An acquiring company should also include representations and warranties in the final sales agreement that:

  • There is an absence of government owners in the company
  • The target company has made no corrupt payments to foreign officials
  • Transactions are participated in only as permitted under local law
  • The books and records presented to the acquiring company for review were complete and accurate

Conclusion

The FCPA enforcement landscape is littered with companies that have acquired other companies yet did little or no pre-acquisition due diligence. This has led to FCPA violations occurring after the transactions closed so acquiring entities are then responsible for bribery and corruption. (In fact, the FCPA enforcement action involving Johnson Controls, Inc. faced this exact scenario).

The DOJ and SEC have clearly communicated what companies need to do in any merger or acquisition. While many compliance practitioners had previously only focused on post-acquisition integration and remediation, Opinion Release 14-02 reemphasises the importance of beginning due diligence in the pre-acquisition phase.

Moreover, the DOJ has made clear that they want companies that participate in mergers and acquisitions to have robust compliance programmes.

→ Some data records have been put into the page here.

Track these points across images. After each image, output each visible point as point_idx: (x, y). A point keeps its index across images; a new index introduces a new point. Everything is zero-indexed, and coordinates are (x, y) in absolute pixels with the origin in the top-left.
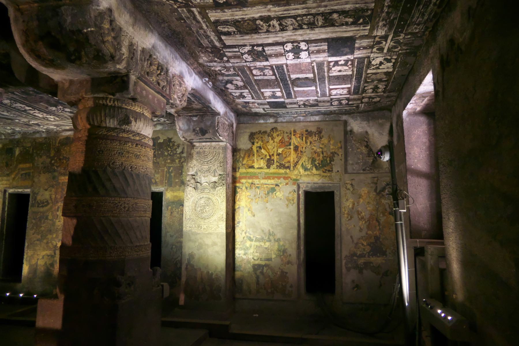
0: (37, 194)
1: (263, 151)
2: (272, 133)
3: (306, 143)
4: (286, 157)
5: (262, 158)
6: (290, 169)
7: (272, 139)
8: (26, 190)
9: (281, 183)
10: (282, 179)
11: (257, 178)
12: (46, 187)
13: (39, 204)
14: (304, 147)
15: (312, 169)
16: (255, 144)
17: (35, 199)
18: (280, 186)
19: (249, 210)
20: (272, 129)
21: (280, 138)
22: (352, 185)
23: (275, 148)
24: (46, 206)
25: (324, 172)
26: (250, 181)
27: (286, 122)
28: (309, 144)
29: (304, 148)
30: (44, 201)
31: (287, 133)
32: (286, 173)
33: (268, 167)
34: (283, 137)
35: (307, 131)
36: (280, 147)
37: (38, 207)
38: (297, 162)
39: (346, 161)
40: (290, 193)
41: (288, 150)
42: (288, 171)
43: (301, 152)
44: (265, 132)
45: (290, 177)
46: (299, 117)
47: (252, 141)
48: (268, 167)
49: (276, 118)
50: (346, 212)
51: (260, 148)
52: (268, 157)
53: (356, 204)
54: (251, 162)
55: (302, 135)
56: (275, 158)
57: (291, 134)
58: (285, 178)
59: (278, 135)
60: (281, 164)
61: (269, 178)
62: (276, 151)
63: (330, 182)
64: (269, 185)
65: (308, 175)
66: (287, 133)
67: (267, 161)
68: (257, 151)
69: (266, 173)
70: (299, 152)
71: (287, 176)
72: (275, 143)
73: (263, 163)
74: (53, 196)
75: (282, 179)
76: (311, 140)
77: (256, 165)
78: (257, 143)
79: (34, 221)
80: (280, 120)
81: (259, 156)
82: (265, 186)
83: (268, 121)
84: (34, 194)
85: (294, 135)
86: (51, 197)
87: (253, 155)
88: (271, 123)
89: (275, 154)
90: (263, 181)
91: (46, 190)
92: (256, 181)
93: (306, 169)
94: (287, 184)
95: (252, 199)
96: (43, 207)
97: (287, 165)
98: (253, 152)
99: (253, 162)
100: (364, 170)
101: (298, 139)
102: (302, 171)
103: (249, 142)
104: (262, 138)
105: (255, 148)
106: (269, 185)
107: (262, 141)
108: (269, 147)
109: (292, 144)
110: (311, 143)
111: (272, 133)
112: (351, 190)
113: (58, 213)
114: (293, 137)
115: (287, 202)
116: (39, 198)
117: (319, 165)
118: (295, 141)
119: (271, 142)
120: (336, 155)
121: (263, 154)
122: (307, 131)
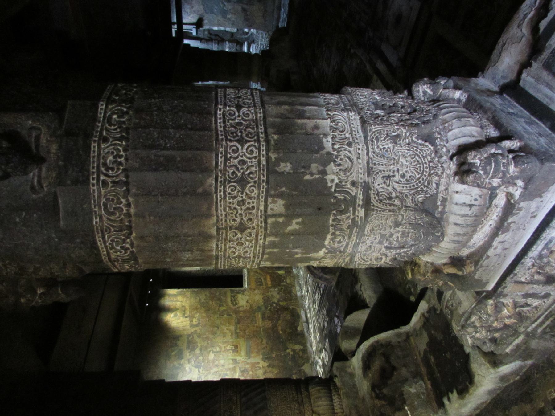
0: (243, 294)
8: (246, 283)
12: (250, 301)
13: (234, 296)
17: (238, 293)
24: (232, 303)
30: (237, 302)
37: (231, 296)
74: (241, 309)
79: (218, 294)
84: (243, 292)
86: (240, 307)
91: (247, 302)
96: (231, 300)
113: (225, 315)
116: (240, 296)
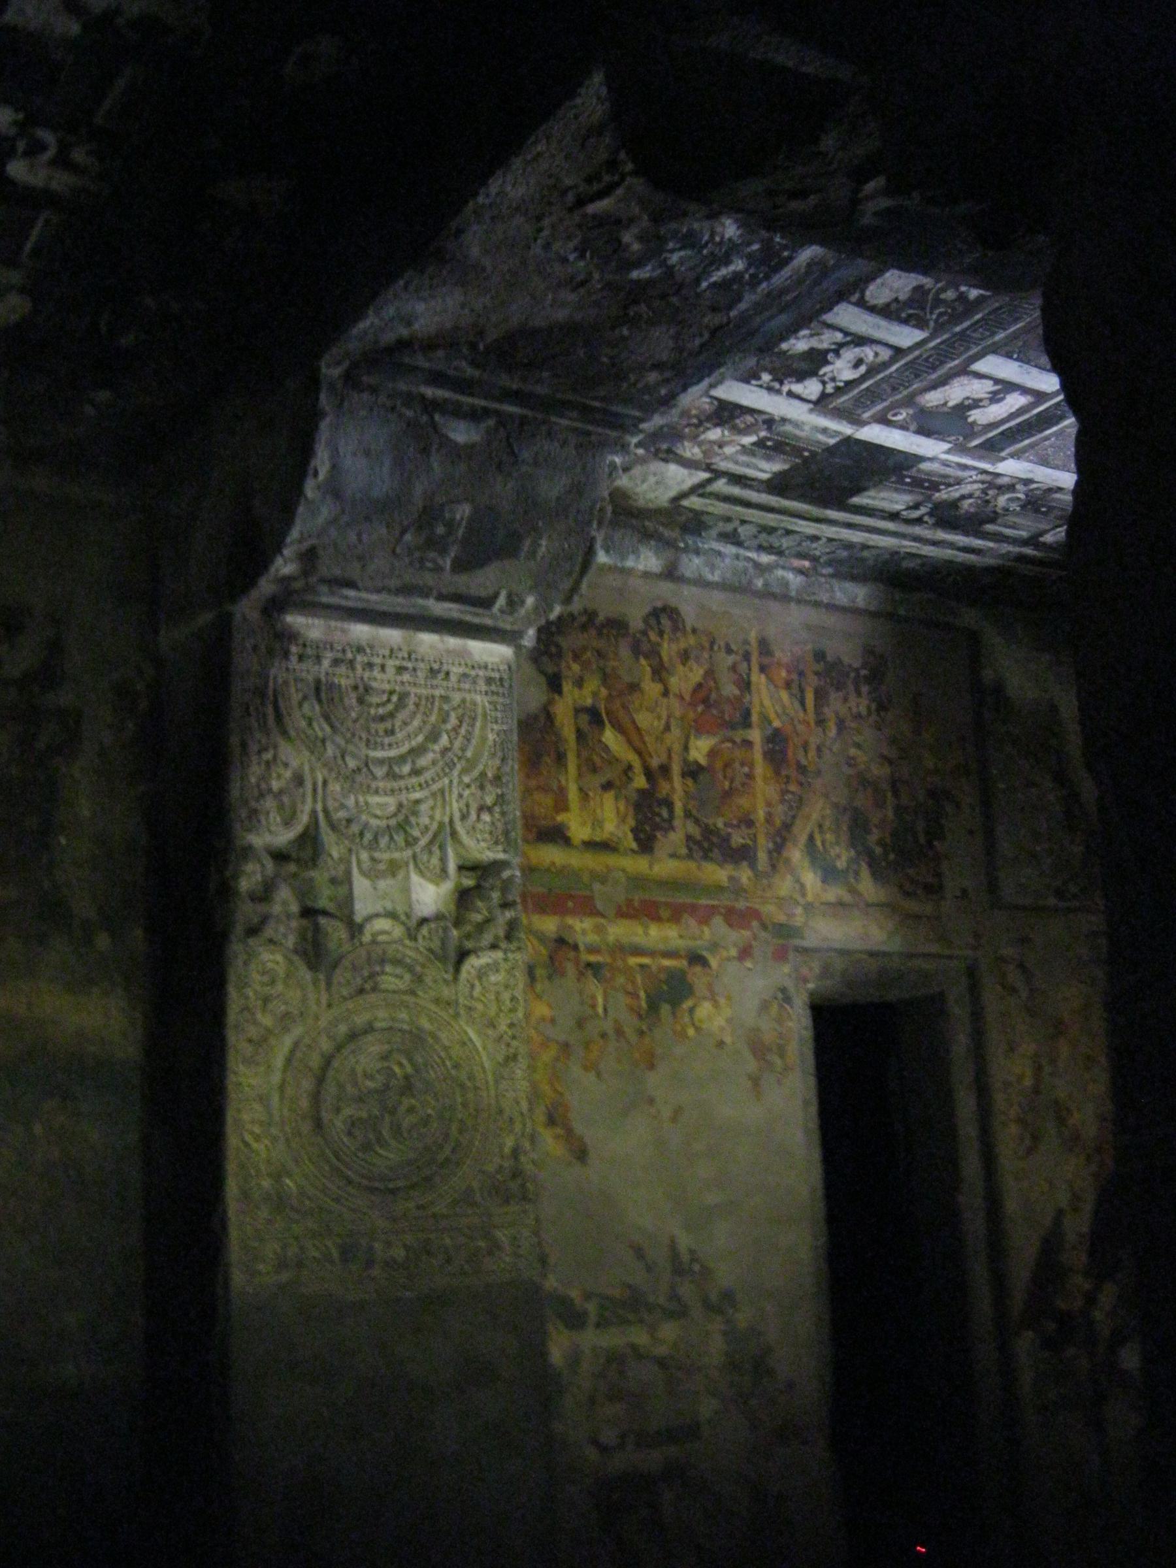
1: (610, 736)
2: (653, 636)
3: (821, 722)
4: (728, 794)
5: (608, 786)
6: (753, 865)
7: (660, 672)
9: (714, 946)
10: (718, 920)
11: (587, 907)
14: (814, 741)
15: (857, 873)
16: (567, 687)
18: (714, 962)
19: (551, 1121)
20: (656, 613)
21: (696, 674)
22: (1021, 966)
23: (676, 732)
25: (907, 894)
26: (549, 925)
27: (723, 586)
28: (833, 732)
29: (812, 753)
31: (729, 651)
32: (738, 890)
33: (646, 844)
34: (710, 673)
35: (820, 656)
36: (700, 728)
38: (787, 826)
39: (990, 848)
40: (765, 1006)
41: (739, 754)
42: (745, 875)
43: (802, 769)
44: (617, 625)
45: (756, 914)
46: (780, 573)
47: (551, 669)
48: (646, 844)
49: (669, 553)
50: (1013, 1112)
51: (594, 716)
52: (640, 782)
53: (1047, 1069)
54: (548, 800)
55: (801, 674)
56: (677, 788)
57: (747, 657)
58: (736, 918)
59: (685, 656)
60: (708, 832)
61: (649, 912)
62: (677, 747)
63: (934, 948)
64: (652, 954)
65: (841, 904)
66: (729, 651)
67: (638, 807)
68: (580, 735)
69: (638, 882)
70: (792, 772)
71: (741, 905)
72: (675, 703)
73: (611, 817)
75: (718, 920)
76: (843, 711)
77: (579, 831)
78: (579, 683)
80: (692, 565)
81: (594, 770)
82: (633, 961)
83: (630, 563)
85: (763, 669)
87: (560, 758)
88: (646, 575)
89: (676, 769)
90: (620, 931)
92: (582, 928)
93: (829, 874)
94: (745, 953)
95: (566, 1047)
97: (737, 839)
98: (559, 739)
99: (562, 805)
100: (1060, 894)
101: (784, 695)
102: (810, 878)
103: (529, 669)
104: (600, 654)
105: (563, 711)
106: (652, 954)
107: (605, 678)
108: (644, 719)
109: (755, 718)
110: (841, 724)
111: (653, 636)
112: (1024, 994)
114: (758, 679)
115: (752, 1065)
117: (886, 853)
118: (767, 703)
119: (652, 689)
120: (949, 808)
121: (613, 760)
122: (820, 656)
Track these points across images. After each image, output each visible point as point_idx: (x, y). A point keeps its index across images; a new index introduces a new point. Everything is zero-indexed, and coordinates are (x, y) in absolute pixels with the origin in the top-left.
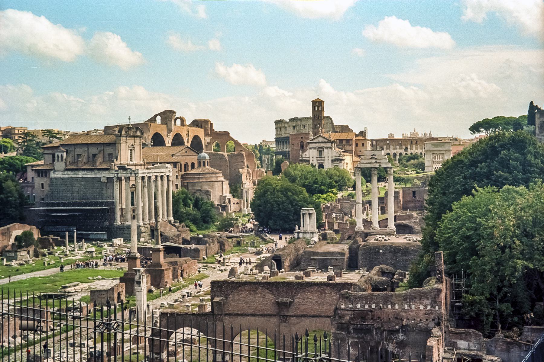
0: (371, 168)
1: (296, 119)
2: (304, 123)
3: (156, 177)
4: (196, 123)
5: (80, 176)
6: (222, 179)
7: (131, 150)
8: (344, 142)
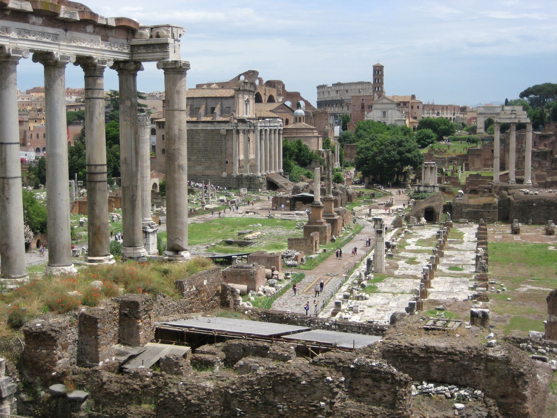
0: (510, 123)
1: (339, 84)
2: (346, 88)
3: (271, 130)
4: (270, 84)
5: (200, 128)
6: (317, 134)
7: (246, 104)
8: (402, 105)
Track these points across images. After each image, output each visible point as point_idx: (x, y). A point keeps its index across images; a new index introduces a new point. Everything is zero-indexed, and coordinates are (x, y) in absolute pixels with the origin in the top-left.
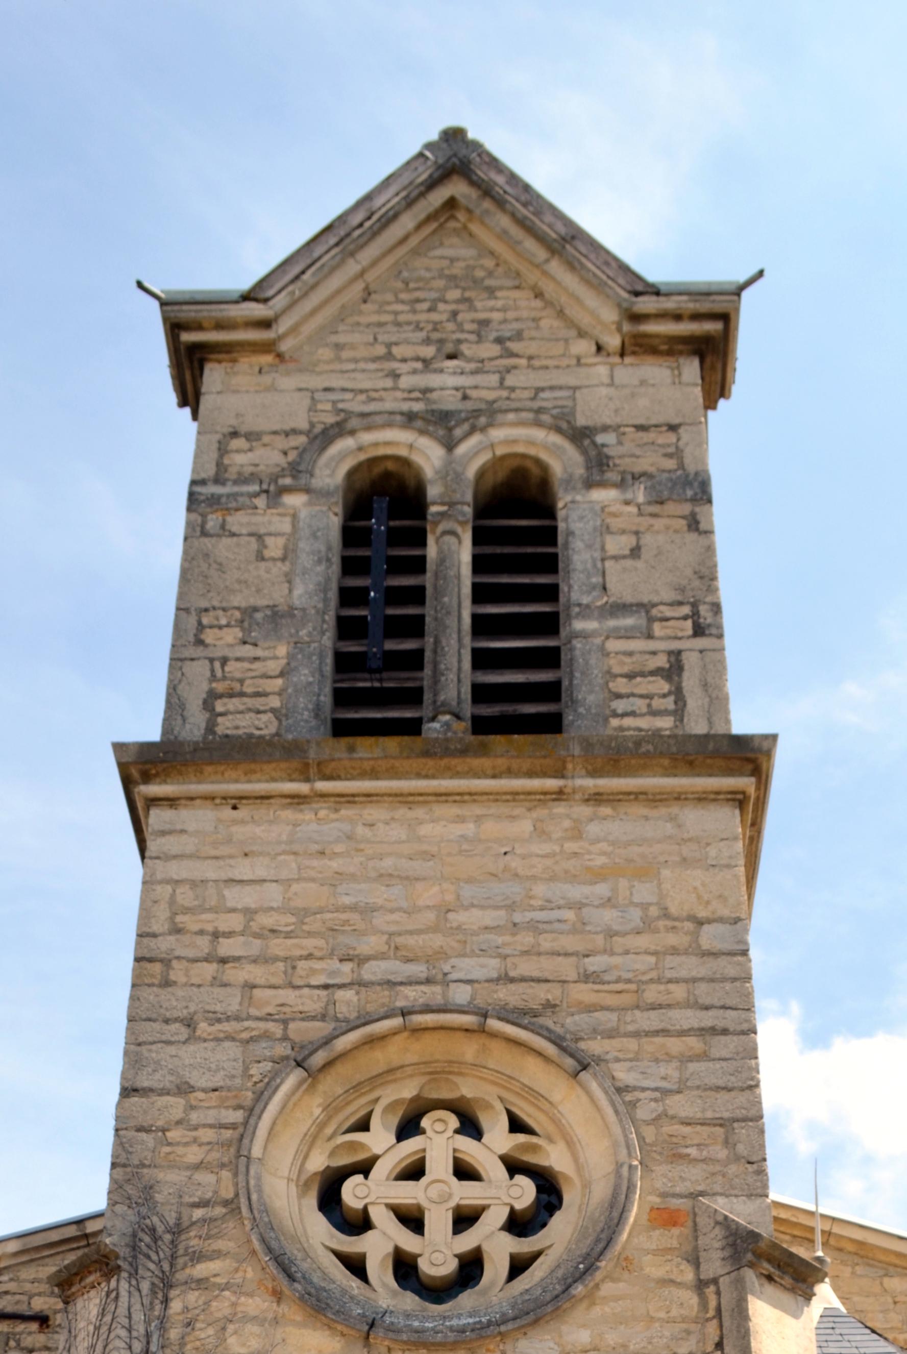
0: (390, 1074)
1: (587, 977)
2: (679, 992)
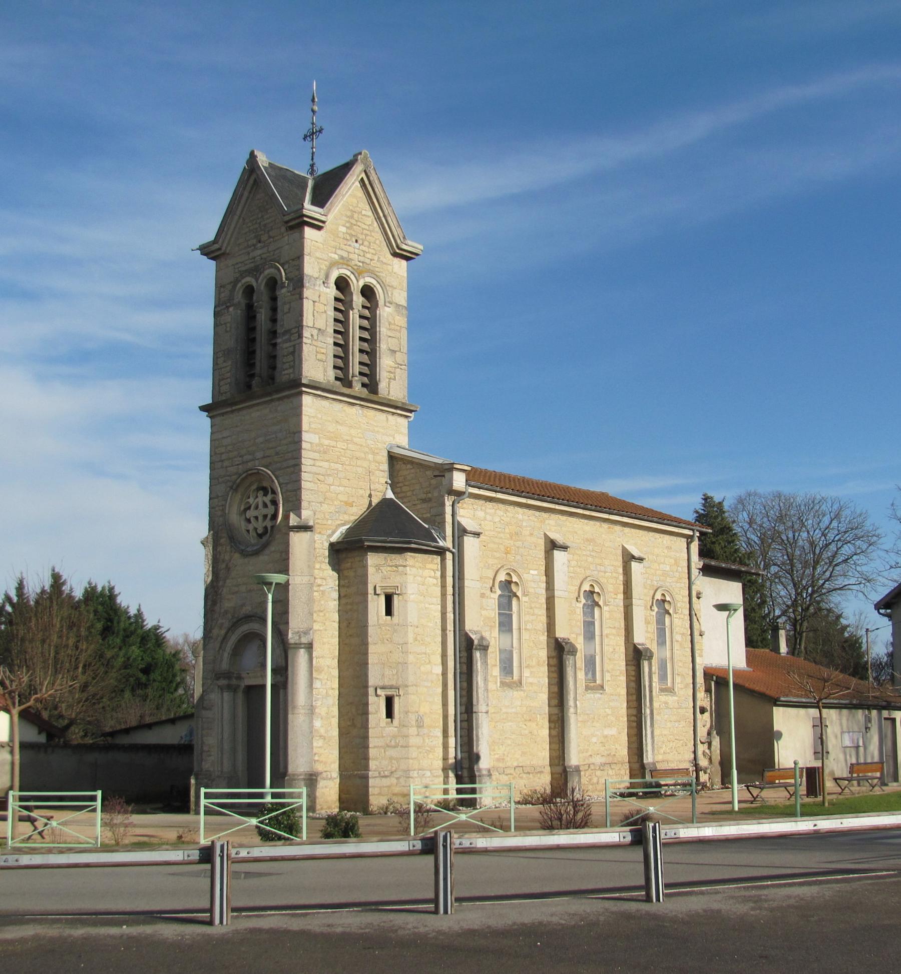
0: (250, 486)
1: (277, 454)
2: (290, 455)
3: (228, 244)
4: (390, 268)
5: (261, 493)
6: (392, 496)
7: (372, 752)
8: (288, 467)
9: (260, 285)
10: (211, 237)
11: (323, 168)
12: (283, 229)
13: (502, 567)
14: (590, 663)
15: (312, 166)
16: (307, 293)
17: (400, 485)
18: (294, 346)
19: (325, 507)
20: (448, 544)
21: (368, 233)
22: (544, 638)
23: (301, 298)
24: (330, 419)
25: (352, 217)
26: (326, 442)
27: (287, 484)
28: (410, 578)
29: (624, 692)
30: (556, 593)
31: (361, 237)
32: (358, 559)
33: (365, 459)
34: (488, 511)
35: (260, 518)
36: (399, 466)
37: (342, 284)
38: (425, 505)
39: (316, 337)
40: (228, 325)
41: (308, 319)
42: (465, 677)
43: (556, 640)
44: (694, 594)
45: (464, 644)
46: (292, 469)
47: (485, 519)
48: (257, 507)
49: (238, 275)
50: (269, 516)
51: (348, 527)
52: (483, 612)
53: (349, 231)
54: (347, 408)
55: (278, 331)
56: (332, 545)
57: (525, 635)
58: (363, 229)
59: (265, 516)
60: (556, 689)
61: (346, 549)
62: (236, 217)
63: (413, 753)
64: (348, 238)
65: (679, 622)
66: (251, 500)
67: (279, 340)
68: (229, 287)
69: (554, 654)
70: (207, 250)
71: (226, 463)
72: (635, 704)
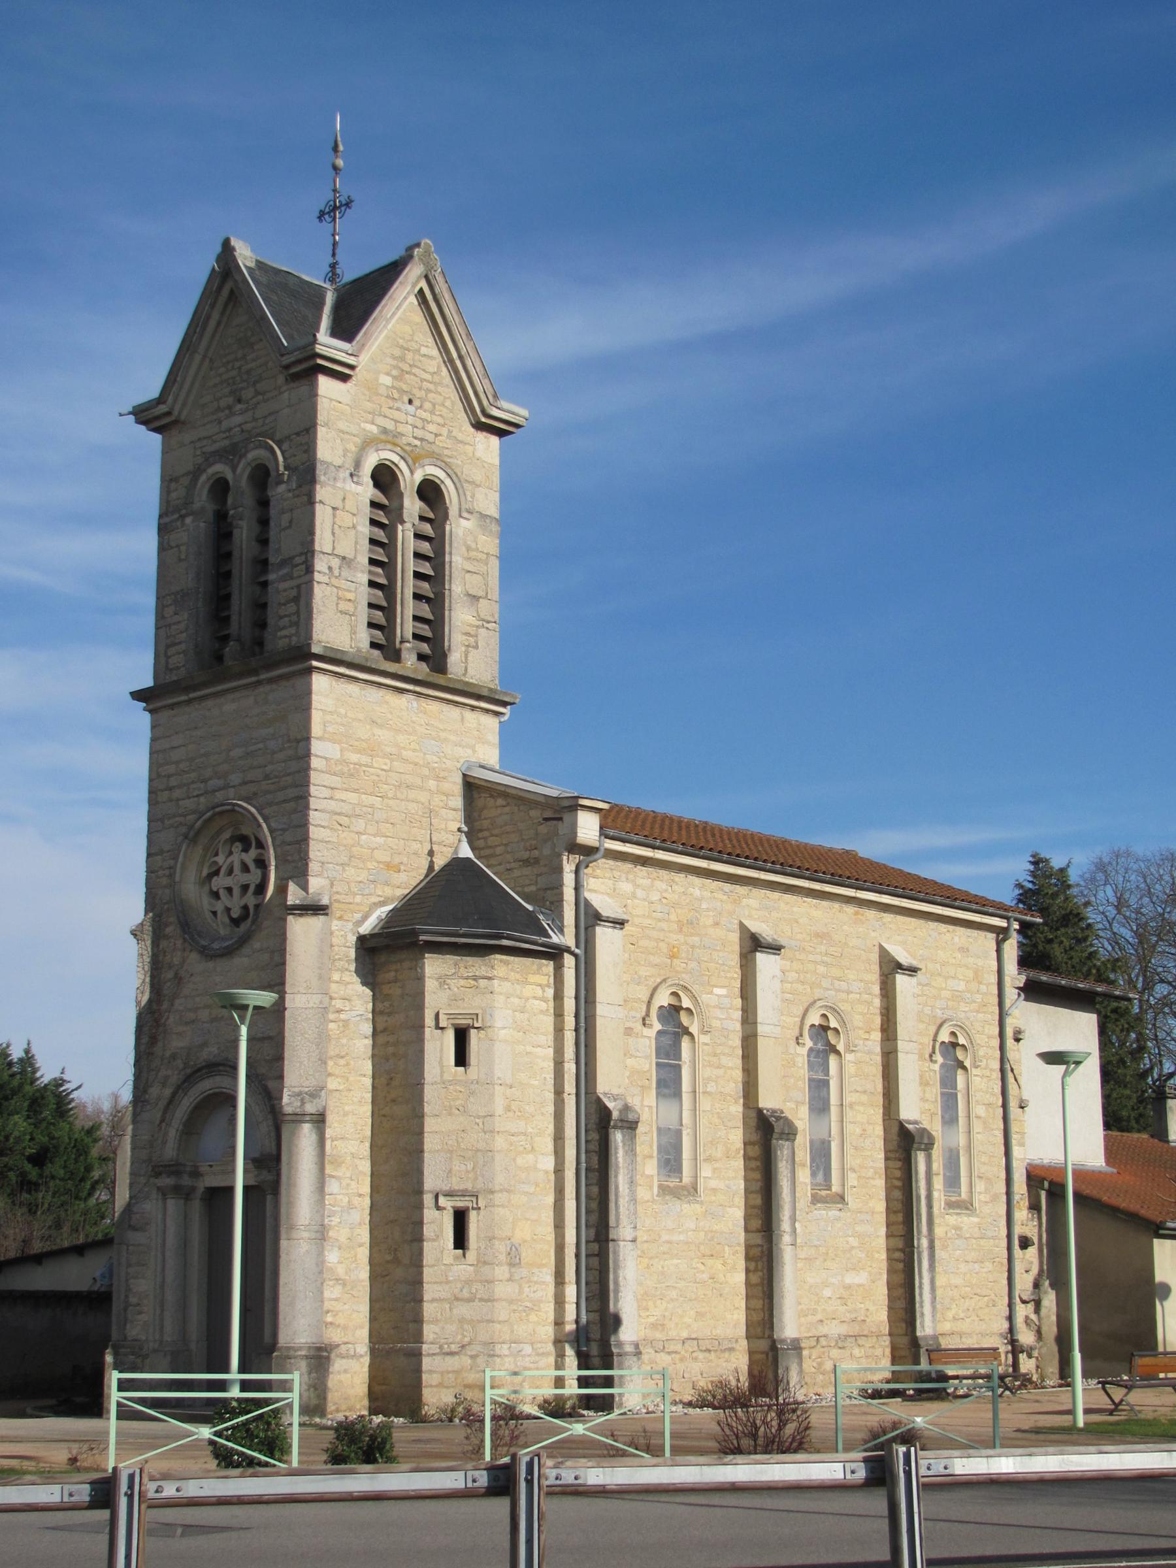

It recognises that one of the best ways to further the goal of more compliance-based corporate behaviour is for companies that take doing compliance seriously to acquire companies that don’t. The GE acquisition of Alstom is a prime example of a company with a well-recognised commitment to compliance acquiring a company with a lessor focus. Indeed, it is doubtful that Alstom would have been able to settle its FCPA enforcement action for only US$772 million if GE had not agreed to purchase the company.